SOURCE INFORMATION »
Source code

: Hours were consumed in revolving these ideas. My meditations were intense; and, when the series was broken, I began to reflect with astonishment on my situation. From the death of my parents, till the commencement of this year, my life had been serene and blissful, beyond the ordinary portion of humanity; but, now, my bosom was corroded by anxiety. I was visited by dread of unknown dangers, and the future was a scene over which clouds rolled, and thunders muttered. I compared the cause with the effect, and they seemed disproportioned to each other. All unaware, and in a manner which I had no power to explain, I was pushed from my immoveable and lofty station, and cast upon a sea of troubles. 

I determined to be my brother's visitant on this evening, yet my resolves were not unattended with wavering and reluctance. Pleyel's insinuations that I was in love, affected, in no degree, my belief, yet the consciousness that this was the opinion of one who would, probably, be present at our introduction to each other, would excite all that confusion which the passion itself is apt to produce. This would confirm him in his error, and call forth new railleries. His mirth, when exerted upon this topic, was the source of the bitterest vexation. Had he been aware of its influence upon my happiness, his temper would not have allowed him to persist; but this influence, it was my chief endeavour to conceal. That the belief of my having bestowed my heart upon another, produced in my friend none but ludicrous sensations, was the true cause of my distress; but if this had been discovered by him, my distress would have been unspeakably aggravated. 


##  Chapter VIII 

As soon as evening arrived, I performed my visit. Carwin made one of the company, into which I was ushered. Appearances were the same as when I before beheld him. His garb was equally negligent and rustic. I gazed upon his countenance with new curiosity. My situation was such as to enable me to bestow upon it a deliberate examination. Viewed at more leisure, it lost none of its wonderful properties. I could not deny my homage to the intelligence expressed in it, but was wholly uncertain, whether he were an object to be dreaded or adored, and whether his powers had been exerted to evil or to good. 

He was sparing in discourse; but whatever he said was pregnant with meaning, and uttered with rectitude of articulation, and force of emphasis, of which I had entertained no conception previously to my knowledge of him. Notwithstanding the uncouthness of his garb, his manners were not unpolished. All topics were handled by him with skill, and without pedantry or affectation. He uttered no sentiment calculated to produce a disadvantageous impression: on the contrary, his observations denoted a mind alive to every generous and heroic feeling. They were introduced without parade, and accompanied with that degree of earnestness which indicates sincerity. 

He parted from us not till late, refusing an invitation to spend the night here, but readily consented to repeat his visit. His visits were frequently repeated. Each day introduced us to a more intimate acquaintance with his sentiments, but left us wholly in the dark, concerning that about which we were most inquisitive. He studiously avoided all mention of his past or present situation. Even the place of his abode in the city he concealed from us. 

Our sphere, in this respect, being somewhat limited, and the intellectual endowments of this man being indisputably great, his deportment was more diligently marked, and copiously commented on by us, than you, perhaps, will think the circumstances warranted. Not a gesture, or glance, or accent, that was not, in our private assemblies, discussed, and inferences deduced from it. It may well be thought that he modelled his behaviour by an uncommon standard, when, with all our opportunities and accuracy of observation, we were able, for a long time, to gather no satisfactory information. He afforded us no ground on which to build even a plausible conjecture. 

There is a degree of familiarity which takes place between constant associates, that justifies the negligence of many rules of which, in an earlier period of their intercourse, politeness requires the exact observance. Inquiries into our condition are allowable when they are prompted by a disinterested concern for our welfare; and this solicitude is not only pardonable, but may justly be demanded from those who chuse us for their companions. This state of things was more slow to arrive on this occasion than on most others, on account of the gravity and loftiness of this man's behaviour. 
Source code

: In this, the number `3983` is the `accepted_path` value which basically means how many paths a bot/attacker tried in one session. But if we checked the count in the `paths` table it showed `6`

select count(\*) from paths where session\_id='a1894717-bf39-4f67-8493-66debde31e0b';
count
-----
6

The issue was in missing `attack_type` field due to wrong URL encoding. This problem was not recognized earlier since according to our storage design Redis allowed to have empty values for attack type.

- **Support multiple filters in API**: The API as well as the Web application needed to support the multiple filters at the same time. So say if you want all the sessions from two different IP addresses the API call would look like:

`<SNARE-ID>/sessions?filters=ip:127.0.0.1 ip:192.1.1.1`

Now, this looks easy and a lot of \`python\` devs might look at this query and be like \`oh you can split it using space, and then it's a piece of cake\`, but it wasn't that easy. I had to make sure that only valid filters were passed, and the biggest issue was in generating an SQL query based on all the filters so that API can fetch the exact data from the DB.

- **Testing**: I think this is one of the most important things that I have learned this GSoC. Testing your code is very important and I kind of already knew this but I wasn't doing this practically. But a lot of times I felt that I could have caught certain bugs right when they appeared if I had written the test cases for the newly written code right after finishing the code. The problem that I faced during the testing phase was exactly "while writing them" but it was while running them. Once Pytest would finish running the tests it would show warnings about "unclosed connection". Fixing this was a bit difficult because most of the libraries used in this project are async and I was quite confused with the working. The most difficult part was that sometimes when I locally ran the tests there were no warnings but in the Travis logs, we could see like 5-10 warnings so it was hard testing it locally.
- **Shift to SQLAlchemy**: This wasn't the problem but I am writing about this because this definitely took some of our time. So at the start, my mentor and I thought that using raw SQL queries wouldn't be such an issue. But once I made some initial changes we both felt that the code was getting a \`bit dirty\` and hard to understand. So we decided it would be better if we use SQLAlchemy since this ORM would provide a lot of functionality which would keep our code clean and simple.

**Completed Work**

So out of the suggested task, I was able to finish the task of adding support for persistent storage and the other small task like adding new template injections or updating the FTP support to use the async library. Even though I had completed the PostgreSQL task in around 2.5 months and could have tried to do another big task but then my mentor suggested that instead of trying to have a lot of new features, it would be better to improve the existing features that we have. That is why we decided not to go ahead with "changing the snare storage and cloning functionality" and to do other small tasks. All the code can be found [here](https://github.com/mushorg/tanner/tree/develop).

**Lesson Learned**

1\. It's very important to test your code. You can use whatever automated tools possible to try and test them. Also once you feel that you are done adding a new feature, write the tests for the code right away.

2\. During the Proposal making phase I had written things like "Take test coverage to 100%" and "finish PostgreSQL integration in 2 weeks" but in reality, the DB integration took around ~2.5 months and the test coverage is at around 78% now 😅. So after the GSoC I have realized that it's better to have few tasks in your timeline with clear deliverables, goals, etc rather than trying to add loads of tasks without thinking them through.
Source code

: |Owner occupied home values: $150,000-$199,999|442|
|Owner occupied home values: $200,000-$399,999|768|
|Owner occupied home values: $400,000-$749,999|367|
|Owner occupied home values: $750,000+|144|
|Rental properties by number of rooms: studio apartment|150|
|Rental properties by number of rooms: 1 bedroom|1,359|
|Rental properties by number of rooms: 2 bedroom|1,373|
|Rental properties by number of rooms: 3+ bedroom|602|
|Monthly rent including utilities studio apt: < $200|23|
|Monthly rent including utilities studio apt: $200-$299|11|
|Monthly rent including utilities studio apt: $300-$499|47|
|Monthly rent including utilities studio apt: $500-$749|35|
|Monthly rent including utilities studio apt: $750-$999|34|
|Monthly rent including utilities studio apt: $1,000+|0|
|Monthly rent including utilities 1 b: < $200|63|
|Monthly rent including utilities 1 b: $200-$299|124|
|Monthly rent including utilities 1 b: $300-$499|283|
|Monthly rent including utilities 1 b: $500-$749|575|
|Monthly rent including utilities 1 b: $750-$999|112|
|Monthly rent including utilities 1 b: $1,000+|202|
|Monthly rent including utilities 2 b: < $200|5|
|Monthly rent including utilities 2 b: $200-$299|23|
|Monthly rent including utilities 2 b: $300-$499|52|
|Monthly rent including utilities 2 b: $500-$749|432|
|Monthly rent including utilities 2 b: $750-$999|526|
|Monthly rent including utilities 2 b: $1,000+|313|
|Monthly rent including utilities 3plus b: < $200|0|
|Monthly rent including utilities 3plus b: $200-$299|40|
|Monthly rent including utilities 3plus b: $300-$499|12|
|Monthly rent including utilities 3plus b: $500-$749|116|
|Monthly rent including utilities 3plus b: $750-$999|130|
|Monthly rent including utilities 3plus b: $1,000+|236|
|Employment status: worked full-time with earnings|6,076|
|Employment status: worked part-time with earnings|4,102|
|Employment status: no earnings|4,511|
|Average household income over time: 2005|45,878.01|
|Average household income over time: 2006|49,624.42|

EXERCISE OBJECTIVE » Retype, word for word, the part of the rows that opens at their very beginning and closes with the line containing "sea of troubles.", both ends included.

COMPLETED EXERCISE »
Source code

: Hours were consumed in revolving these ideas. My meditations were intense; and, when the series was broken, I began to reflect with astonishment on my situation. From the death of my parents, till the commencement of this year, my life had been serene and blissful, beyond the ordinary portion of humanity; but, now, my bosom was corroded by anxiety. I was visited by dread of unknown dangers, and the future was a scene over which clouds rolled, and thunders muttered. I compared the cause with the effect, and they seemed disproportioned to each other. All unaware, and in a manner which I had no power to explain, I was pushed from my immoveable and lofty station, and cast upon a sea of troubles. 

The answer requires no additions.